Protests over lack of aid to earthquake-affected areas in Nepal intensified in Kathmandu on Wednesday, where about 200 people blocked traffic on city roads. Protesters, demanding that aid delivery be speeded up, also confronted Nepal’s Prime Minister Sushil Koirala during his visit to a hospital in the capital city, according to media reports.
“We are hungry, we haven't had anything to drink. We haven't been able to sleep. I have a 7-year-old child who is sleeping in the open. It's getting cold and people are getting pneumonia,” a protester in the streets of Kathmandu reportedly said, accusing the government of not doing enough.
The protests reportedly started when free buses, promised by the government to those wanting to leave Kathmandu, failed to appear. Following Saturday’s disaster, which has killed more than 5,000 people according to the latest casualty count, hundreds of thousands of people have fled the capital, crippling the region’s fragile transport infrastructure.
Earlier on Tuesday, Nepal’s government acknowledged that “some weaknesses” had been found in managing relief operations in the country. Meanwhile, international aid agencies have warned of impending disease outbreaks in the affected districts.
“Even people who have relatively minor injuries, unless they are treated they are at risk of infection,” Sean Casey, who is heading the earthquake response effort for the International Medical Corps in Kathmandu, told the Guardian. “Water and sanitation is also a serious concern for people who are isolated. This area is prone to cholera and we could see disease outbreak.”
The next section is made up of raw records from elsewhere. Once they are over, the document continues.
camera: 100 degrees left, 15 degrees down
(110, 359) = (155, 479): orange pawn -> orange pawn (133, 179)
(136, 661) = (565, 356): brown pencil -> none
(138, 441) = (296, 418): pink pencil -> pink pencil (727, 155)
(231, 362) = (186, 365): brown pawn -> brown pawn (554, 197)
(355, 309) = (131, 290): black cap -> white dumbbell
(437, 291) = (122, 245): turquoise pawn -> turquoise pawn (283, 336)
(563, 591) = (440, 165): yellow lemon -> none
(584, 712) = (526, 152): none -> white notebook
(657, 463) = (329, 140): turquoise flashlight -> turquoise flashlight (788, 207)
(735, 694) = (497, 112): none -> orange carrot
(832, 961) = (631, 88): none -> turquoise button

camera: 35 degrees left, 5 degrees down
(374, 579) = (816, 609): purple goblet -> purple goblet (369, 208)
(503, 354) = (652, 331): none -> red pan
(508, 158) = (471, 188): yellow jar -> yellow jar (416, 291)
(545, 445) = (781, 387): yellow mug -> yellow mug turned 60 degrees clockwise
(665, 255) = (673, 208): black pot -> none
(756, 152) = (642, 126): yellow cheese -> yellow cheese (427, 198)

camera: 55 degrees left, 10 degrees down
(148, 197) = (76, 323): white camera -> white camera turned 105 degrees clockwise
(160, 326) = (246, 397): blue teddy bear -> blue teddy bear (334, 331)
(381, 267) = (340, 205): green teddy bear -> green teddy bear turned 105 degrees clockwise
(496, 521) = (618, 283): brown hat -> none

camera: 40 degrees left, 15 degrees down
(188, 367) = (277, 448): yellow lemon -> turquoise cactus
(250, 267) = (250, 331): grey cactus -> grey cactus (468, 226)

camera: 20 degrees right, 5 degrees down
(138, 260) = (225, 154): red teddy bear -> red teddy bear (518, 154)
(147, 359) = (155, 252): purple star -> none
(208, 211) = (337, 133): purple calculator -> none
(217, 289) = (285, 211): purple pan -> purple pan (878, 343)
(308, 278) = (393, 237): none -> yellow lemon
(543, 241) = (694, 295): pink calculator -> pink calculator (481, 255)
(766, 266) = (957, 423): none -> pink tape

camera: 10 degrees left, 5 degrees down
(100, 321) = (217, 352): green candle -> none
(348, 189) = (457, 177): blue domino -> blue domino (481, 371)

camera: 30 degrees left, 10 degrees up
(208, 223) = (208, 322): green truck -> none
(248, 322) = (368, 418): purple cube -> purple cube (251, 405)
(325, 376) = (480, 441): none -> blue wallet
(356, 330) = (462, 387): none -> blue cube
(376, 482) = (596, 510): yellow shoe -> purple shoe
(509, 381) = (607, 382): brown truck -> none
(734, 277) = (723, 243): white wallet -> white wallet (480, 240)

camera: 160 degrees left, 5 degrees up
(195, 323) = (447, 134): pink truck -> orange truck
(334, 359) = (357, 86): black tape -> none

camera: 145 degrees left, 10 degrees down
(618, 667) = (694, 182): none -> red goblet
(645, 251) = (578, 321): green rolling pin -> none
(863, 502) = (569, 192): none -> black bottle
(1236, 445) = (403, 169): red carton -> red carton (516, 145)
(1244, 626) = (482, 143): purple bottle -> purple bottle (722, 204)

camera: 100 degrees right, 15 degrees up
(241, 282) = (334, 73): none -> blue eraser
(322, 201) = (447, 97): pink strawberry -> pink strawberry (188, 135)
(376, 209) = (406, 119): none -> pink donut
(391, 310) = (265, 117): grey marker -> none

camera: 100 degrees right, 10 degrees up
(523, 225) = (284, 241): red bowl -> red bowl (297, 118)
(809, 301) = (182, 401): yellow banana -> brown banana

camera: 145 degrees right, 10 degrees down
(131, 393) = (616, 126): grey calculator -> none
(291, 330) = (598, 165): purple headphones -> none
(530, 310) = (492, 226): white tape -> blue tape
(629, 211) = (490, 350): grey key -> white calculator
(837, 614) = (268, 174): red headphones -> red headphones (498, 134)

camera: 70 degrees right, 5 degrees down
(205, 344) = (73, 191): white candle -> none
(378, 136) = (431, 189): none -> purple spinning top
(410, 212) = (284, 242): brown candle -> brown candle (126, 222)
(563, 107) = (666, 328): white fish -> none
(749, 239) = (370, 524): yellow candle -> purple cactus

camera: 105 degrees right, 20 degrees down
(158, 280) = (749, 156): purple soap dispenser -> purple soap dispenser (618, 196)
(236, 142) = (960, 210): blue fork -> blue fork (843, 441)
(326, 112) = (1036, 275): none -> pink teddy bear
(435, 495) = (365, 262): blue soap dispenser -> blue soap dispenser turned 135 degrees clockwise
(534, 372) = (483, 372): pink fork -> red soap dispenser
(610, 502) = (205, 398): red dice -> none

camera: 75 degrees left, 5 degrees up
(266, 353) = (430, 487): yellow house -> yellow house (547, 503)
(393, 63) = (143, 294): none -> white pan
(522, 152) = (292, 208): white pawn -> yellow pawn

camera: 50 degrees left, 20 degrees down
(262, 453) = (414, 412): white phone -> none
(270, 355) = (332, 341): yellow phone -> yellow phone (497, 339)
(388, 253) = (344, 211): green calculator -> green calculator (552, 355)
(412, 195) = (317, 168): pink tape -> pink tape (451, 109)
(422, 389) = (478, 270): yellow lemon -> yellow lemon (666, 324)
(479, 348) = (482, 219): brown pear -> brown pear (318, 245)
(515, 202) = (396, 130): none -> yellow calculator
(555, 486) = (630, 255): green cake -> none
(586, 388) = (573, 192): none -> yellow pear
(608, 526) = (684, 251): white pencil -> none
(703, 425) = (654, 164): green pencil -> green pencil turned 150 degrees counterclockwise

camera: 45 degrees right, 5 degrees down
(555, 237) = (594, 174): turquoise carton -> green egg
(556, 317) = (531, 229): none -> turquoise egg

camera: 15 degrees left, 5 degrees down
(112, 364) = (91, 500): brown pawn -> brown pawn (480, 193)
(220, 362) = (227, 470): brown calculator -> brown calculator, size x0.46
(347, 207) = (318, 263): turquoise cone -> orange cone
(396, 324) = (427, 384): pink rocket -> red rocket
Another factor that could severely crimp search, rescue and rehabilitation efforts in remote regions is the threat of landslides and mudslides. According to a new risk assessment carried out by researchers from the University of Michigan, tens of thousands of locations are currently at high risk.
“There will still be slopes that have not yet failed but were weakened. So there will be a continued risk during aftershocks and with the recent rainfall, and again when the monsoon rains arrive this summer,” Marin Clark, a geomorphologist at the university, reportedly said, adding that the region at highest risk for landslides and mudslides is the mountainous area along the Nepal-Tibet border, west of Mount Everest.